The applicants have come to assume a title more commonly associated with criminal gangs or wrongly accused terrorists: the Citizenship Seven. But of the seven, only Senators Matt Canavan and Nick Xenophon survived. Barnaby Joyce, the Deputy Prime Minister, Fiona Nash, Larissa Waters, Scott Ludlam and Malcolm Roberts all became confirmed victims of section 44(i).
That section, read strictly, is onerous in application, making ineligible anyone “under any acknowledgment of allegiance, obedience, or adherence to a foreign power, or is a subject or a citizen or entitled to the rights or privileges of a subject or a citizen of a foreign power”.
It had been a true battle. Submissions varied. Joyce and Nash had suggested that s. 44(i) required that a foreign citizenship be actually chosen or maintained, its “essence,” noted the judges, being “knowledge of the foreign citizenship”. Ludlam and Waters insisted that a person be “put on notice” where the person is alerted to “primary facts” of possessing citizenship of another country.
A third, one advanced by Canavan, Roberts and Xenophon, was that foreign citizenship be voluntarily obtained or retained. This enabled a distinction to be drawn between naturalised Australians and “natural born” Australians.
The former placed the onus on the naturalised Australian to have taken all reasonable steps to renounce citizenship of another country. The latter would be disqualified if he or she took active steps to acquire a foreign citizenship or, after acquiring knowledge of that citizenship, did not take reasonable steps to renounce it.
The High Court, much against the spirit of any true widening of the section’s purpose, kept matters narrow.

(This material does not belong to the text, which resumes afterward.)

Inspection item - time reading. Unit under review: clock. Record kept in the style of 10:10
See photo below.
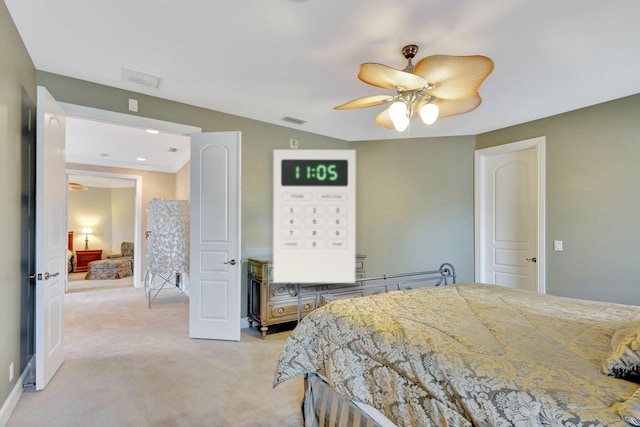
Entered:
11:05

Constitutional history suggested no need to change that stance. As for the impact of a foreign law, that, in and of itself, could never determine the operation of the disqualification provision. Fine words in theory, but in practice, a far from easy proposition.
A notable limb of reasoning in the judgment was its dismissal of the mental element of the potential parliamentarian. The section made no reference to the state of mind, and investigating “the state of mind of a candidate” was undesirable to the stability of the process.

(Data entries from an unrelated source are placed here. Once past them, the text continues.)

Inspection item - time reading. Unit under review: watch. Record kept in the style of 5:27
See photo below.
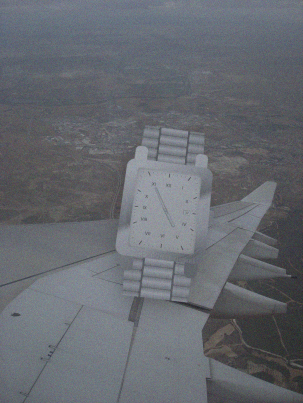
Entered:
4:55
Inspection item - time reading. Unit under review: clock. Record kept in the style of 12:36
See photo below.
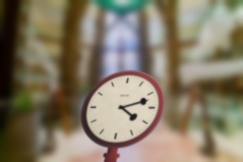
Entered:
4:12
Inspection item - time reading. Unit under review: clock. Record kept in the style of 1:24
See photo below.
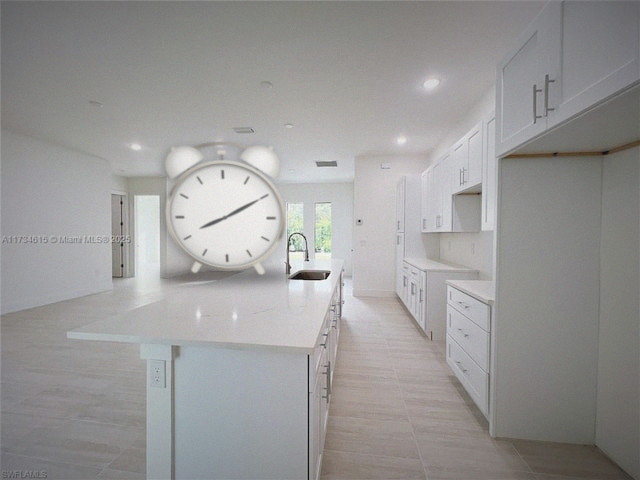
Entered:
8:10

What, then, of the survivors? Xenophon was spared the cull as he was not truly a “subject or citizen of a foreign power” or entitled the rights and privileges of one. His foreign citizenship was “residual” in nature, one rooted in British practice towards overseas territories – in his case, Cyprus. He was neither a subject nor a citizen of a foreign power for the purposes of the section.
Canavan was similarly graced by the good will of the court. When he was born, the court noted, his parents and grandparents were Australian citizens and only Australian citizens. As for the senator, never one to be entirely honest in press conferences on his background, he had never visited Italy nor taken steps to acquire Italian citizenship. The court, fortunately for Canavan, took the view that registration of Italian citizenship was different to a declaration of it, effectively meaning that the right to it lay dormant.

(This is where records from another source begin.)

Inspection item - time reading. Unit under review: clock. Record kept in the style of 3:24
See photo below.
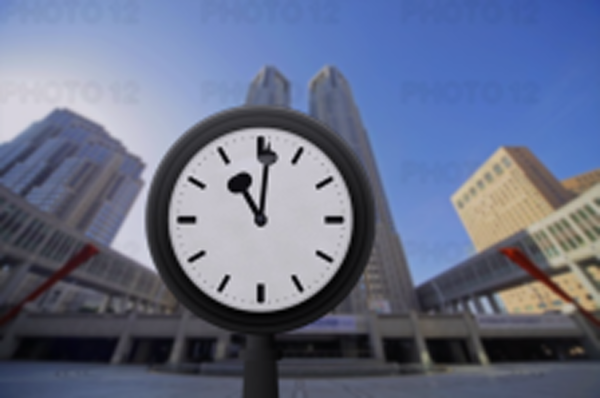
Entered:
11:01
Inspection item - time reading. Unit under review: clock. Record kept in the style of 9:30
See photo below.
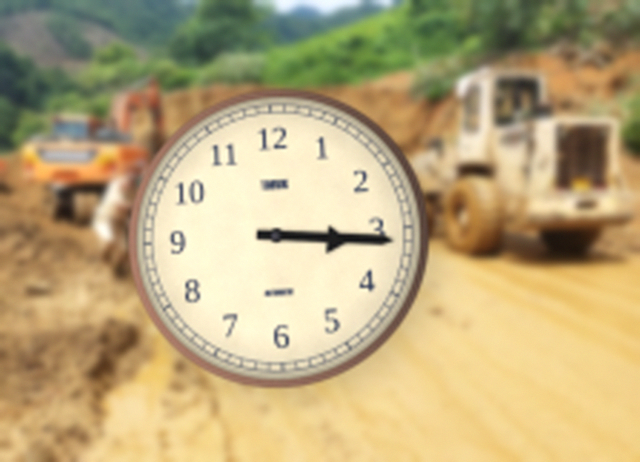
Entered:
3:16
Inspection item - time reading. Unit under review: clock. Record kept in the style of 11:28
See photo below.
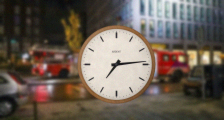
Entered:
7:14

The Prime Minister, Malcolm Turnbull, had had moments of hope over experience in claiming that the High Court would give a clean bill of constitutional health to his deputy. His statements prior to the court ruling came close enough to a directive, a point that would not have been missed by the judicial officers. What transpired was a predictably conservative ruling.
The sense that Australians, certainly those with dual citizenship, have received a good blow is palpable. The expert commentary on the section certainly point to its archaic formulation, one that takes aim at diversity in favour of one citizenship. Adrienne Stone, director of the Constitutional Centre for Comparative Studies, feels that such an eligibility requirement should be inapplicable in a multicultural society.
“We would be missing out on terrific representatives. But also it’s a matter of the most basic fairness that people ought to be able to contribute or participate on equal grounds.” Waters similarly backs the point that the reading of section 44(i) “would eliminate a good half of our population from running for Federal Parliament.”
The other side of the coin is a less forgiving one. The paperwork on background, familial links, and efforts to renounce, were not done in five cases, and convincing Australians that a constitutional amendment to permit dual citizens to sit in the highest chambers in the land is not one that will fly easily, should it even grow wings. The electorate’s kindness only extends so far.
The only possible textual change will have to be by a mechanism of a double requirement: a majority of electors in a majority of states and a majority of the country, a truly high bar to satisfy.
Referenda have a habit of dying in brave efforts to cross the line – a mere 8 out of 44 seeking to amend the constitution have succeeded, the last being 1977. As constitutional law professor Anne Twomey rightly notes, “It is not the sort of thing that people march on the streets for.”